TensorFlow Data Pipeline

  • Dataset API - supports POSIX, HDFS, GCS, S3
  • Producer-consumer behavior: I/O pipeline (CPU) produces batches, training pipeline (GPU) consumes
  • Embarrassingly parallel - each file used by one worker, no collective I/O needed
  • tf.data.map(num_parallel_calls=N) - N threads doing individual file I/O + transforms
  • tf.data.interleave() - expands one entry into many downstream (e.g.
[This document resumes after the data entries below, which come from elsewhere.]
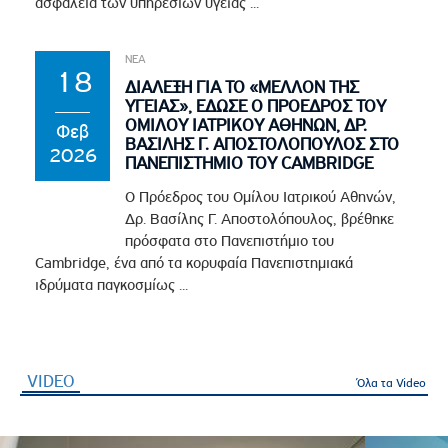
ασφάλεια των υπηρεσιών υγείας ...
ΝΕΑ
18
ΔΙΑΛΕΞΗ ΓΙΑ ΤΟ «ΜΕΛΛΟΝ ΤΗΣ
ΥΓΕΙΑΣ», ΕΔΩΣΕ Ο ΠΡΟΕΔΡΟΣ ΤΟΥ
ΟΜΙΛΟΥ ΙΑΤΡΙΚΟΥ ΑΘΗΝΩΝ, ΔΡ.
Φεβ
ΒΑΣΙΛΗΣ Γ. ΑΠΟΣΤΟΛΟΠΟΥΛΟΣ ΣΤΟ
2026
ΠΑΝΕΠΙΣΤΗΜΙΟ ΤΟΥ CAMBRIDGE
Ο Πρόεδρος του Ομίλου Ιατρικού Αθηνών,
Δρ. Βασίλης Γ. Αποστολόπουλος, βρέθηκε
πρόσφατα στο Πανεπιστήμιο του
Cambridge, ένα από τα κορυφαία Πανεπιστημιακά
ιδρύματα παγκοσμίως ...
VIDEO
(ενεργή καρτέλα)
Όλα τα Video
TFRecord -> samples)
  • dataset.prefetch(N) - CPU runs ahead, buffers N batches in host memory, refills below threshold
  • prefetch_to_device(’/gpu:0’) - skip host <-> device copy, prefetch directly into GPU memory.

Checkpointing

  • tf.train.Saver() generates 3 files: metadata (graph), index (tensor descriptors), data (weights)
  • No guaranteed flush to disk, no async checkpoint support (at the time)
  • Each snapshot ~600MB - bursty writes stall training
  • Burst Buffer solution: save to fast NVMe -> background copy to slow storage -> training resumes immediately

Benchmarks & Setup

  • Blackdog (workstation): Xeon E5-2609v2, Quadro K4000, 72GB RAM, HDD + SSD + 480GB Optane NVMe, TF 1.10
  • Tegner (KTH HPC cluster): Xeon E5-2690v3, K80, 512GB RAM, Lustre FS, TF 1.10
  • Storage IOR baselines: HDD 163 MB/s, SSD 280 MB/s, Optane 1603 MB/s, Lustre 1968 MB/s
  • Micro-benchmark: 16,384 JPEG files, median 112KB (ImageNet subset)
  • AlexNet mini-app: Caltech-101, median 12KB images

Results

Threading

  • 1→2 threads doubles bandwidth
  • HDD hits diminishing returns beyond 4 threads → 2.3x max at 8 threads
  • Lustre scales much better → 7.8x at 8 threads (parallel reads across OSD targets)
  • Raw TF bandwidth well below IOR baseline → overhead in TF pipeline itself

Prefetching

  • Completely overlaps CPU I/O w/ GPU compute → I/O cost effectively zeroed out from wall time
  • With prefetch: runtime same regardless of storage type or thread count
  • Without prefetch: bursty read pattern, GPU idles waiting for data

Checkpointing

  • ~15% of total execution time w/o optimization
  • Lustre fastest, HDD slowest
  • Burst buffer (Optane) → 2.6x faster than direct HDD checkpoint
  • Background copy to HDD completes while training continues

Key Takeaways

  • DL I/O bottleneck is reads not writes - opposite of traditional HPC
  • Threading helps but is limited; Prefetching is the highest-leverage knob.
  • Burst buffer essential for checkpointing at scale - NVMe as staging tier
  • Prefetch hierarchy likely needed at scale: stage training data in burst buffer too.